Instrucciones
1. Según el texto sobre Ahmad, ¿cuánto tiempo pasaron los detenidos sin recibir agua ni comida?
2. Prosigue el texto sobre Ahmad a partir de su última frase.

Texto

* * * * * * *

Pasamos unas 2.000 personas”, dice.
Una vez en Grecia, la
policía griega les descubrió y, entonces, “cada cual comenzó a correr
hacia un lado diferente”. En la confusión del tumulto, la hermana y el
hermano de Ahmad se perdieron. Luego, él fue detenido. “Nos pegaban con
varas de hierro, nos trataron muy mal, no nos dieron agua ni comida
durante más de 24 horas”, añade el más joven del grupo. Los tres fueron
arrojados a un calabozo y, este lunes, retornados a territorio turco. No
sin antes ser despojados de su dinero, sus teléfonos móviles y sus
mochilas. “Nos han quitado hasta los cinturones”, se queja Ahmad, y en
verdad los tres caminan sujetándose los pantalones con las manos.
“Volvemos a Estambul. Lo he perdido todo, incluso a mis hermanos. No
quiero pasar a Grecia, en mi vida he visto personas peores que los
griegos”. Lo dice él, que huye de la guerra y los talibanes.

* * * * * * *

Datos

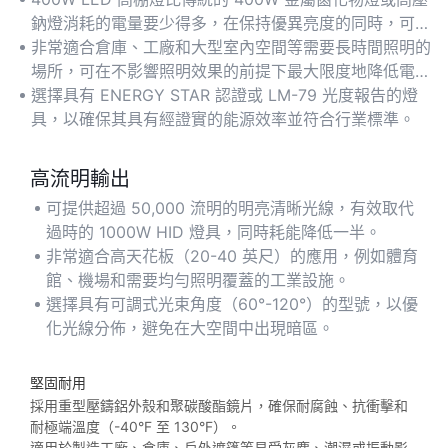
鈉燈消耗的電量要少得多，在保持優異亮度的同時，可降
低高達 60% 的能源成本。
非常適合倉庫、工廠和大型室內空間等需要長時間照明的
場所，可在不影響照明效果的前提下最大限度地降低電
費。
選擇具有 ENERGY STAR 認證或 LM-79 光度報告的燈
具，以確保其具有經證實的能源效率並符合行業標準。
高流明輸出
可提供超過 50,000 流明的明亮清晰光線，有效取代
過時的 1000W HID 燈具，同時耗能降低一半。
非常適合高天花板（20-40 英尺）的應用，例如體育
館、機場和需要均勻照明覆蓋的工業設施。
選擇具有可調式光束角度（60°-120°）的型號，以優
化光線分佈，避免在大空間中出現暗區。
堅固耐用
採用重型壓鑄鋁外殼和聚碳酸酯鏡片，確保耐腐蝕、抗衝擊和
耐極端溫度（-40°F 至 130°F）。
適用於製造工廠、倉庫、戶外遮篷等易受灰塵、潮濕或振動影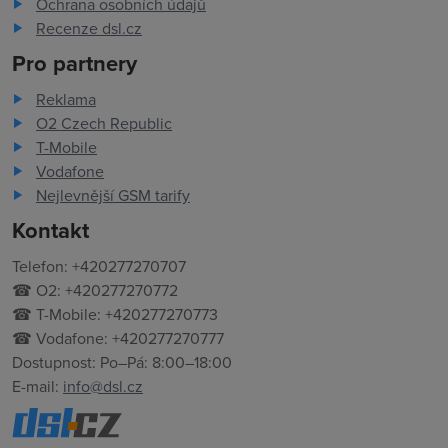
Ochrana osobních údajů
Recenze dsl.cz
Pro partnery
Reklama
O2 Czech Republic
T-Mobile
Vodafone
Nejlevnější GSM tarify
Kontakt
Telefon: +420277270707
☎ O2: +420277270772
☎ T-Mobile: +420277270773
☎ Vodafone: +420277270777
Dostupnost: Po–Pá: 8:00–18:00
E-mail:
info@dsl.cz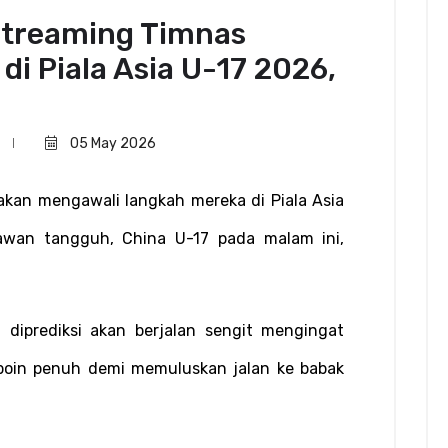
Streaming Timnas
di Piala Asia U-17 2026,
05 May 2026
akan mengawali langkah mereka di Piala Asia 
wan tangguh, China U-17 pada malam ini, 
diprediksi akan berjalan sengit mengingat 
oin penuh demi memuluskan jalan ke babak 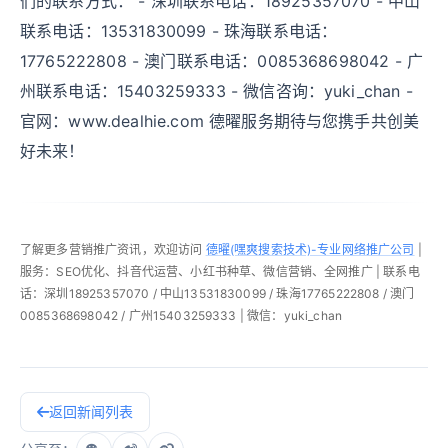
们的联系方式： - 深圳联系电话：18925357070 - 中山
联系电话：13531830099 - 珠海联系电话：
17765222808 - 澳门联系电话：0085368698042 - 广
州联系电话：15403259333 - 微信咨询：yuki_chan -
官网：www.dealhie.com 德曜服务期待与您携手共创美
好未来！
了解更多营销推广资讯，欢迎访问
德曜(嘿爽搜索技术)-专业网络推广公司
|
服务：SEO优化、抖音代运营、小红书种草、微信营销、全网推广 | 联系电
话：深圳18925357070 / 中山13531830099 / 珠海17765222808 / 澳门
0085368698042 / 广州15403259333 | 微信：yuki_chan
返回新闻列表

* * * * * * *

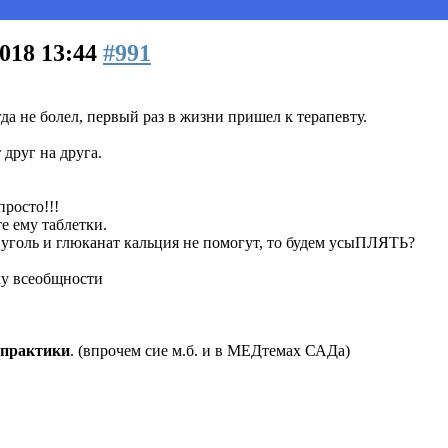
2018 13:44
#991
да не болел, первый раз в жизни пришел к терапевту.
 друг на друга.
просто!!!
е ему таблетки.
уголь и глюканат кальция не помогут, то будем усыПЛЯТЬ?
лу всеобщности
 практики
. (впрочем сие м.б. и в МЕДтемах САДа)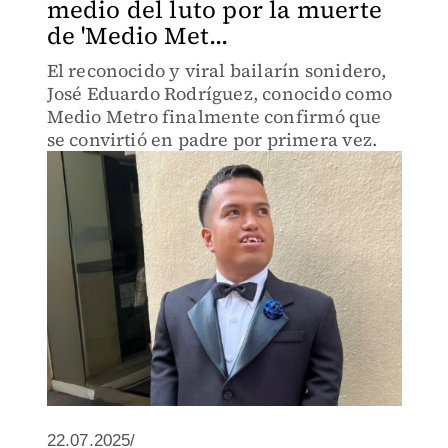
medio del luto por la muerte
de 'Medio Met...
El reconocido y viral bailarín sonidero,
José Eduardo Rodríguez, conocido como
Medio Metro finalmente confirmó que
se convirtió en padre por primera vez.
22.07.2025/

* * * * * * *

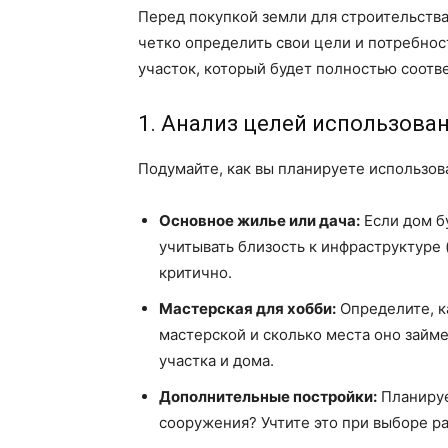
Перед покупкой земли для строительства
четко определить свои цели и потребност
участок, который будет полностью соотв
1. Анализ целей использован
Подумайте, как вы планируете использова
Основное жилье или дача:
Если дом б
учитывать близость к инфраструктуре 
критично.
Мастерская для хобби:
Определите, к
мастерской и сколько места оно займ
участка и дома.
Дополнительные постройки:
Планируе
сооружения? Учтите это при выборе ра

* * * * * * *

Respuestas numeradas
1. Más de 24 horas.

2.
Además de suspender la tramitación de las demandas de asilo durante un mes,
la represión sin contemplaciones y el robo de las pertenencias de los
refugiados —hay testimonios similares de numerosos refugiados en
diversos puntos de la frontera— parecen responder a una política
sistemática para disuadir a quienes quieren pasar al otro lado.
Y
en algunos casos lo están consiguiendo. En el pueblo de Yeni Karpuzlu, a
seis kilómetros de la frontera, se ha habilitado el salón de bodas
municipal para cerca de un millar de refugiados de diversas
nacionalidades: afganos, sirios, somalíes. Pese a que los ventiladores
funcionan a toda potencia, el olor es infecto. Son gente que lleva días a
la intemperie y se amontona en corrillos. Hay personas enfermas que
dormitan en el suelo entre mantas, y bebés que gimotean mientras sus
madres les cambian los pañales. Algunos llevan mascarillas de papel que
de poco sirven. Otros se las han quitado.
Cambio de actitud
Casi
todos ellos han pasado por Grecia y han sido devueltos, sin nada. Otro
afgano se queja de que no encuentra a su hermano, de 15 años: “Esta
mañana lo perdimos de vista, no sé si se subió a algún autobús ni adónde
lo llevaron. Y como los griegos nos quitaron los teléfonos no tengo
manera de localizarlo. Se lo he dicho a un gendarme pero me ha
respondido: ‘Y a mí qué me importa”.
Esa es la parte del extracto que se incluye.